Horizontal to Vertical Cam

 As you can see, I got the second of my mechanisms working.  This time my goal was to get a vertical cam to drive a horizontal cam.  I succeeded.

Along the way I built a box out of scrap wood to act as a stable platform for the V-2-H system.  This turned out uglier than I liked.  Because of the height of the horizontal cam’s initial design, I used a chisel to cut out about half of the ‘roof’ of the box.  This allowed me to continue using the cam; but the change in the geometry of the hole meant that I had to use a vertical-through system for the axle of the horizontal cam, which meant that I needed to rebuild the cam-and-axle combination.

Some of my readers may have no idea what I just said.  So I’ll say it simply: The green circle in the middle of the design on the right rubbed up against the roof of the wooden box, so I chopped out half of the roof.  But that meant that the axle on which the green circle was mounted had too much play- left, right, front and back, and it fell over.  so I had to drill a ‘pit’ into the floor of the box, and put an axle all the way through the green circle (cam), so that it rotated in the hole on the floor, and in the bushing  (tube/hole) in the ceiling of the box.

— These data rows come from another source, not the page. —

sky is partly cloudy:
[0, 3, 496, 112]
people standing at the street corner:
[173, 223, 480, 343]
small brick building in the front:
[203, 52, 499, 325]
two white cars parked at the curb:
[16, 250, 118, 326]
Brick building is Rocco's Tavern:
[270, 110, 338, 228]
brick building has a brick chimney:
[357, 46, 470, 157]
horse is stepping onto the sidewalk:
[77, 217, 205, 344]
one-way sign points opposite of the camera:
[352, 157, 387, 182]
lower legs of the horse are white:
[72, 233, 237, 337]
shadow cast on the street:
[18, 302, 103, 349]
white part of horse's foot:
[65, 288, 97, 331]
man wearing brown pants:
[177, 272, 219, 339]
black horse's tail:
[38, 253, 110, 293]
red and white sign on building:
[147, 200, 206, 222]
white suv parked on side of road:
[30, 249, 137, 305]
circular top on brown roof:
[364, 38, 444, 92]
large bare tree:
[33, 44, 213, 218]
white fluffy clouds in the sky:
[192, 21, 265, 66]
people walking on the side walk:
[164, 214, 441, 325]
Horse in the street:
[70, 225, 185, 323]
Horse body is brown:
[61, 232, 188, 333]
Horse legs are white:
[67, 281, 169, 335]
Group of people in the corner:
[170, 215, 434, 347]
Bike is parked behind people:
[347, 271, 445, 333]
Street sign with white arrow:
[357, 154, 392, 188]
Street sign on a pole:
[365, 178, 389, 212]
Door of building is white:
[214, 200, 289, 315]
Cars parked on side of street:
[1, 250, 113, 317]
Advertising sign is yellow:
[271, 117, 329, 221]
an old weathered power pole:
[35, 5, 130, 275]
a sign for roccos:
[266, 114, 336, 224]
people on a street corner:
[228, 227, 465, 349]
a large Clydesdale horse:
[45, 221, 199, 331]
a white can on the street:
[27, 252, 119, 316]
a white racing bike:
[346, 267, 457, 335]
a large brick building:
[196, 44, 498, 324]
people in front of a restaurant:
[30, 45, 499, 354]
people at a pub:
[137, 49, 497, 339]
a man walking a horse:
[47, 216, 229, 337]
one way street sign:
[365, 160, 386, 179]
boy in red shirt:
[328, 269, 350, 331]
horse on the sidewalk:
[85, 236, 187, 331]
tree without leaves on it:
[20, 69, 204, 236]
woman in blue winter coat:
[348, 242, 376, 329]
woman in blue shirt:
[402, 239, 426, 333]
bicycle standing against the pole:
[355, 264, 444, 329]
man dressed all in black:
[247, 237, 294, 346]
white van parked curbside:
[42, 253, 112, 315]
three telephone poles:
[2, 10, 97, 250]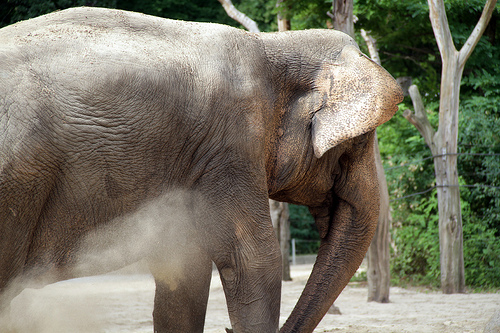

I started this before school ended, but I didn’t get to finish it.  Now that I know that it can be done, I can teach a group of students to do it in cardboard or similar simple materials.  When I look at the amount of wooden waste that I generated producing this design, though, I kind of shudder.  I assume that kids will produce 2x-3x more waste in the process of producing their design… and it’s just dismaying.

Still, it’s cool.  Once I produce 2-3 more of these things, I’ll try tackling a 2-movement cam or gear system.

Note: the model isn’t glued together in the video, so it looks a little more rough and unfinished than it actually is, or will be.